Versi­che­rer leben von Beiträ­gen — und davon, dass der Versi­che­rungs­fall nicht oder nur in einigen Fällen eintritt. Corona trifft hinge­gen ganze Branchen, etwa die Gastro­no­mie. Nun fordern auch Wiesn-Wirte Versicherungsleistungen.

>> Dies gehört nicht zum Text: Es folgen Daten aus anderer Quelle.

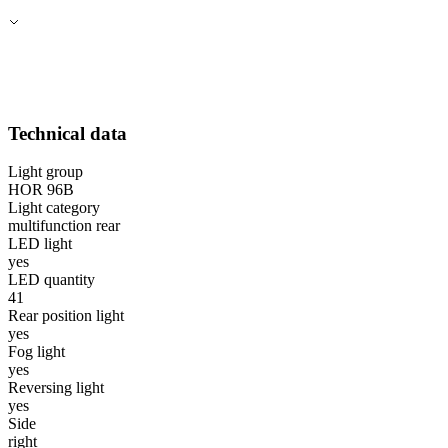
Technical data
Light group
HOR 96B
Light category
multifunction rear
LED light
yes
LED quantity
41
Rear position light
yes
Fog light
yes
Reversing light
yes
Side
right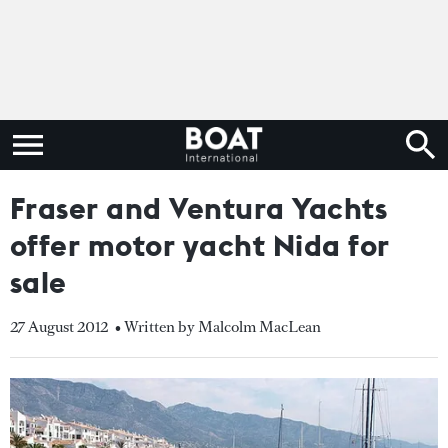
Fraser and Ventura Yachts
offer motor yacht Nida for
sale
27 August 2012
• Written by Malcolm MacLean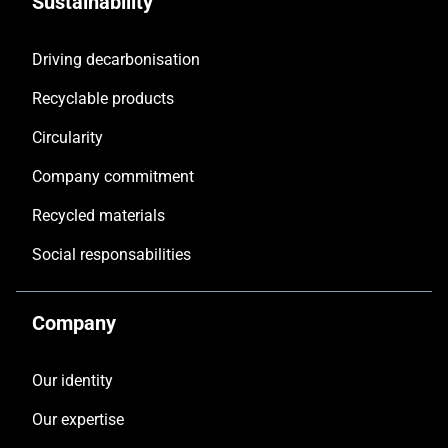
Sustainability
Driving decarbonisation
Recyclable products
Circularity
Company commitment
Recycled materials
Social responsabilities
Company
Our identity
Our expertise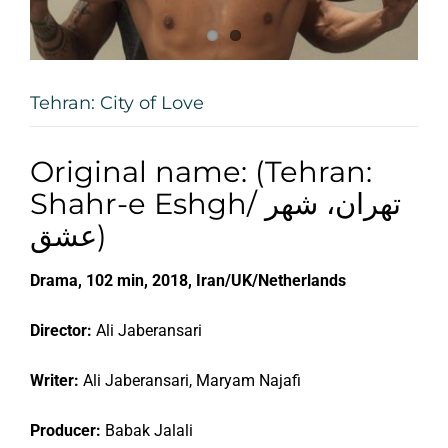
Tehran: City of Love
Original name: (Tehran:
Shahr-e Eshgh/ تهران، شهر
عشق)
Drama, 102 min, 2018, Iran/UK/Netherlands
Director:
Ali Jaberansari
Writer:
Ali Jaberansari, Maryam Najafi
Producer:
Babak Jalali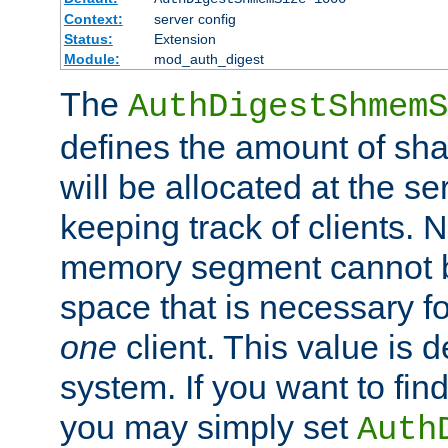
Context:
server config
Status:
Extension
Module:
mod_auth_digest
The
AuthDigestShmemS
defines the amount of sh
will be allocated at the se
keeping track of clients. 
memory segment cannot be
space that is necessary fo
one
client. This value is
system. If you want to fin
you may simply set
Auth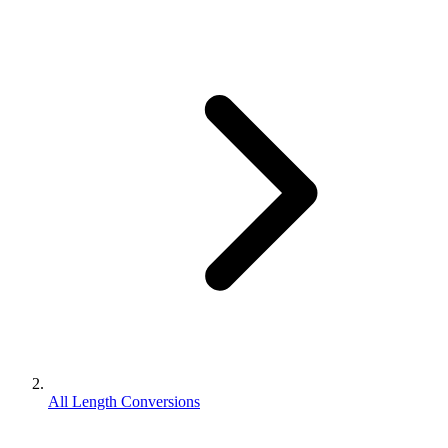
All Length Conversions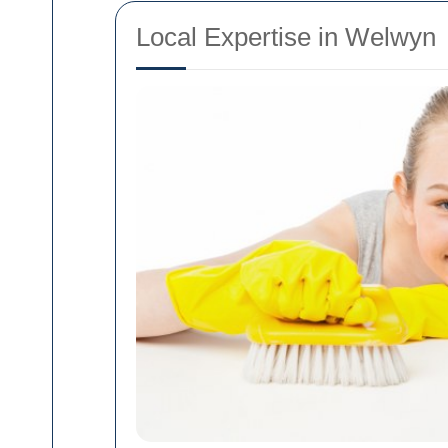
Local Expertise in Welwyn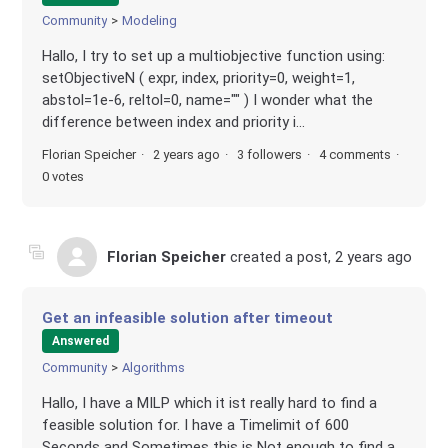
Community
Modeling
Hallo, I try to set up a multiobjective function using:
setObjectiveN ( expr, index, priority=0, weight=1,
abstol=1e-6, reltol=0, name="" ) I wonder what the
difference between index and priority i...
Florian Speicher
2 years ago
3 followers
4 comments
0 votes
Florian Speicher
created a post,
2 years ago
Get an infeasible solution after timeout
Answered
Community
Algorithms
Hallo, I have a MILP which it ist really hard to find a
feasible solution for. I have a Timelimit of 600
Seconds and Sometimes this is Not enough to find a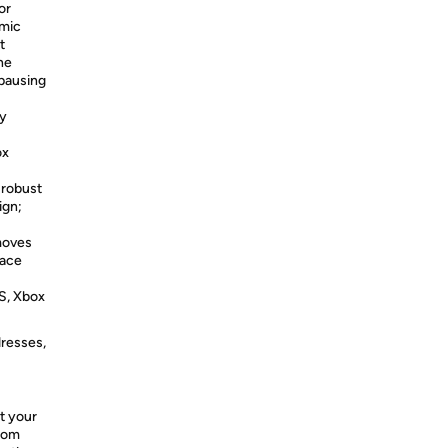
or
 mic
t
ne
 pausing
dy
ox
 robust
ign;
moves
lace
S, Xbox
dresses,
t your
from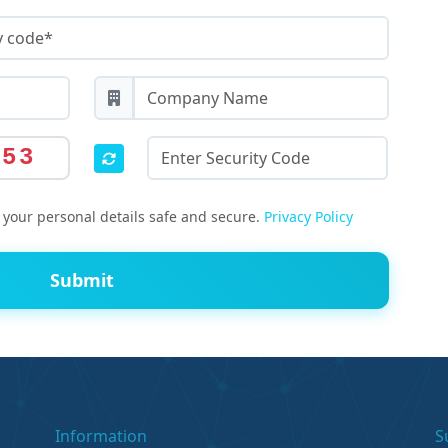
553
your personal details safe and secure.
Privacy Policy
Submit
Information
S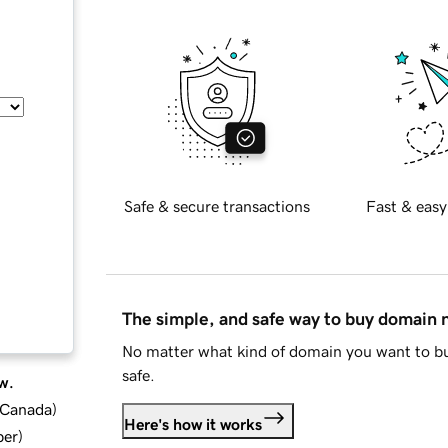
Safe & secure transactions
Fast & easy
The simple, and safe way to buy domain
No matter what kind of domain you want to bu
safe.
w.
d Canada
)
Here's how it works
ber
)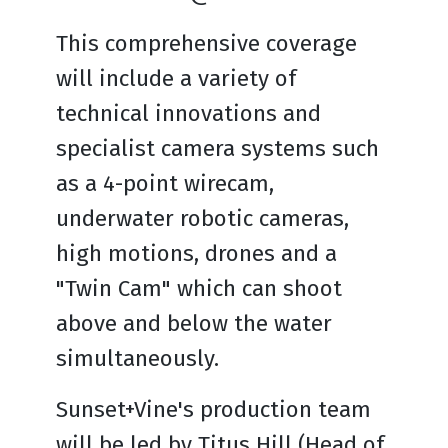
This comprehensive coverage
will include a variety of
technical innovations and
specialist camera systems such
as a 4-point wirecam,
underwater robotic cameras,
high motions, drones and a
"Twin Cam" which can shoot
above and below the water
simultaneously.
Sunset+Vine's production team
will be led by Titus Hill (Head of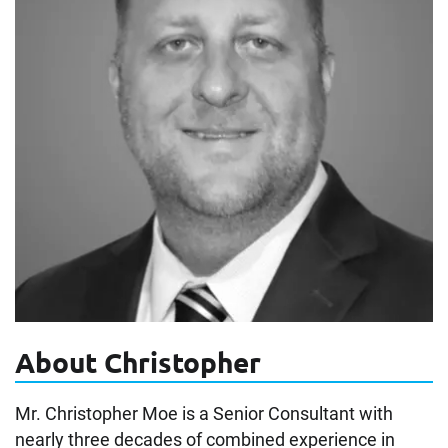
About Christopher
Mr. Christopher Moe is a Senior Consultant with
nearly three decades of combined experience in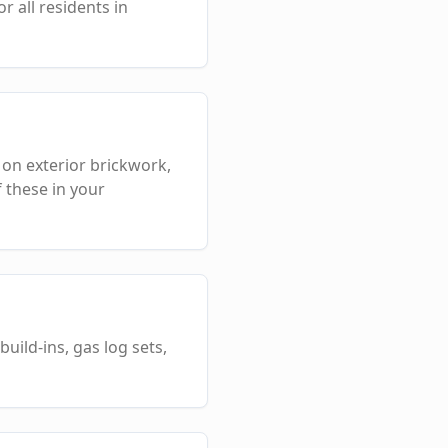
 all residents in
 on exterior brickwork,
 these in your
uild-ins, gas log sets,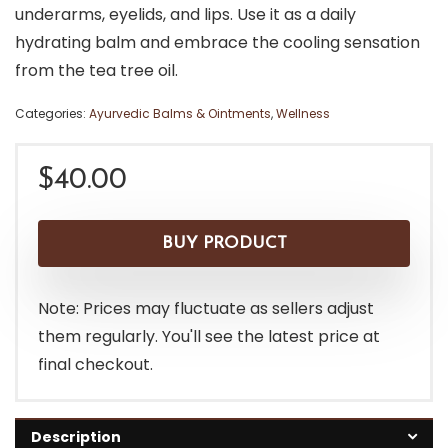
underarms, eyelids, and lips. Use it as a daily
hydrating balm and embrace the cooling sensation
from the tea tree oil.
Categories:
Ayurvedic Balms & Ointments
,
Wellness
$
40.00
BUY PRODUCT
Note: Prices may fluctuate as sellers adjust
them regularly. You'll see the latest price at
final checkout.
Description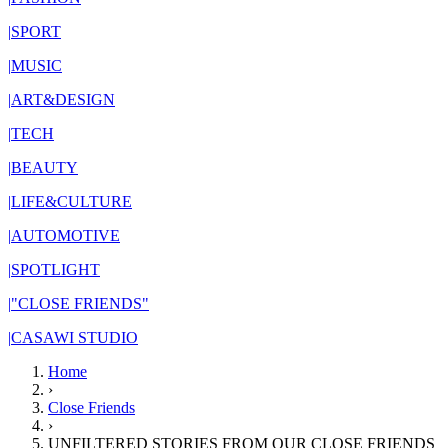
|
SPORT
|
MUSIC
|
ART&DESIGN
|
TECH
|
BEAUTY
|
LIFE&CULTURE
|
AUTOMOTIVE
|
SPOTLIGHT
|
"CLOSE FRIENDS"
|
CASAWI STUDIO
Home
›
Close Friends
›
UNFILTERED STORIES FROM OUR CLOSE FRIENDS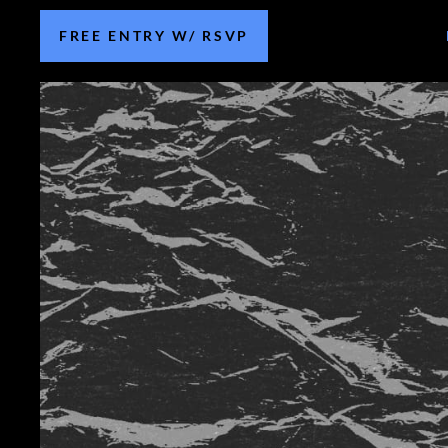
FREE ENTRY W/ RSVP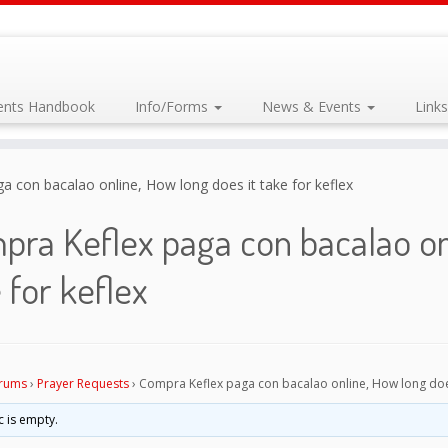
dents Handbook
Info/Forms
News & Events
Link
 con bacalao online, How long does it take for keflex
ra Keflex paga con bacalao onl
 for keflex
rums
›
Prayer Requests
›
Compra Keflex paga con bacalao online, How long does 
c is empty.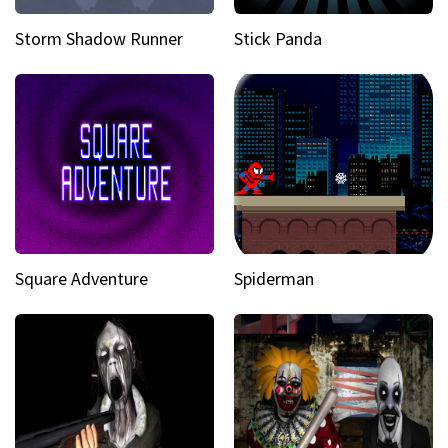
Storm Shadow Runner
Stick Panda
Square Adventure
Spiderman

Sieben Wiesn-Wirte verkla­gen ihre Versi­che­rung auf Zahlung ihrer Kosten für das abgesag­te Oktober­fest. Die ersten Klagen seien unter­wegs zum Landge­richt München I, teilten die Wirte am Diens­tag mit. Insge­samt geht es um einen Millionenbetrag.
 

«Die Klage­sum­me liegt pro Zelt im Schnitt im mittle­ren sechs­stel­li­gen Bereich», sagte Sebas­ti­an Kuffler vom Weinzelt. Die Ausga­ben für die Wiesn summier­ten sich aus Mieten über Personal‑, Büro- und Lager­kos­ten — und den teuren Versi­che­rungs­prä­mi­en. Diesen Belas­tun­gen stünden wegen der Corona-Pande­mie keine Einnah­men gegenüber.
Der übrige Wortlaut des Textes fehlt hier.